-- Opening Marker --

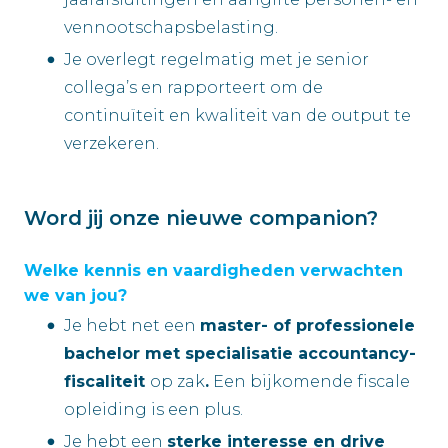
vennootschapsbelasting.
Je overlegt regelmatig met je senior
collega’s en rapporteert om de
continuïteit en kwaliteit van de output te
verzekeren.
Word jij onze nieuwe companion?
Welke kennis en vaardigheden verwachten
we van jou?
Je hebt net een
master- of professionele
bachelor met specialisatie accountancy-
fiscaliteit
op zak
.
Een bijkomende fiscale
opleiding is een plus.
Je hebt een
sterke interesse en drive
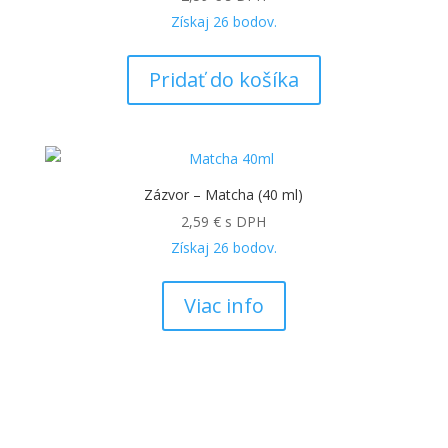
Získaj
26
bodov.
Pridať do košíka
Zázvor – Matcha (40 ml)
2,59
€
s DPH
Získaj
26
bodov.
Viac info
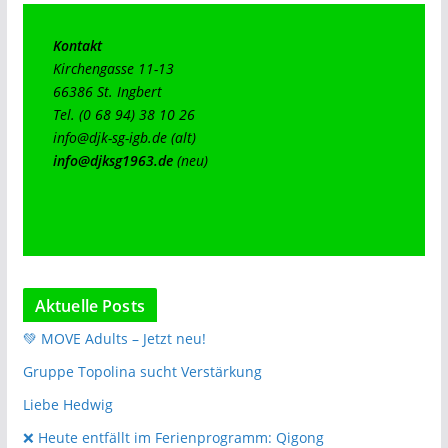
Kontakt
Kirchengasse 11-13

66386 St. Ingbert

info@djk-sg-igb.de
info@djksg1963.de
(neu)
Aktuelle Posts
💚 MOVE Adults – Jetzt neu!
Gruppe Topolina sucht Verstärkung
Liebe Hedwig
❌️ Heute entfällt im Ferienprogramm: Qigong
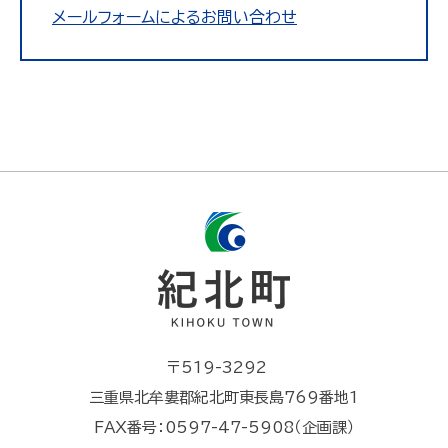
メールフォームによるお問い合わせ
〒519-3292
三重県北牟婁郡紀北町東長島769番地1
FAX番号：0597-47-5908（企画課）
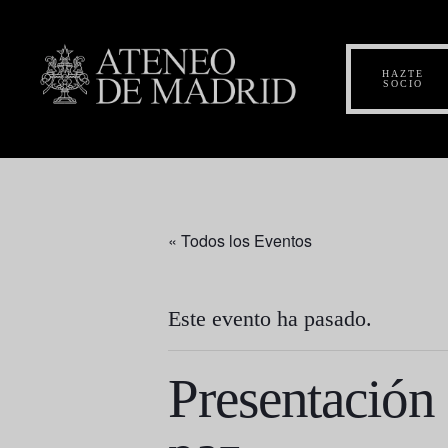
HAZTE
SOCIO
« Todos los Eventos
Este evento ha pasado.
Presentación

-- Closing Marker --

* Work order
All entries above should be printed exactly, though without their pictures.

* Result of this task
vennootschapsbelasting.
Je overlegt regelmatig met je senior
collega’s en rapporteert om de
continuïteit en kwaliteit van de output te
verzekeren.
Word jij onze nieuwe companion?
Welke kennis en vaardigheden verwachten
we van jou?
Je hebt net een
master- of professionele
bachelor met specialisatie accountancy-
fiscaliteit
op zak
.
Een bijkomende fiscale
opleiding is een plus.
Je hebt een
sterke interesse en drive
Získaj
26
bodov.
Pridať do košíka
Zázvor – Matcha (40 ml)
2,59
€
s DPH
Získaj
26
bodov.
Viac info
Kontakt
Kirchengasse 11-13

66386 St. Ingbert

info@djk-sg-igb.de
info@djksg1963.de
(neu)
Aktuelle Posts
💚 MOVE Adults – Jetzt neu!
Gruppe Topolina sucht Verstärkung
Liebe Hedwig
❌️ Heute entfällt im Ferienprogramm: Qigong
メールフォームによるお問い合わせ
〒519-3292
三重県北牟婁郡紀北町東長島769番地1
FAX番号：0597-47-5908（企画課）
HAZTE
SOCIO
« Todos los Eventos
Este evento ha pasado.
Presentación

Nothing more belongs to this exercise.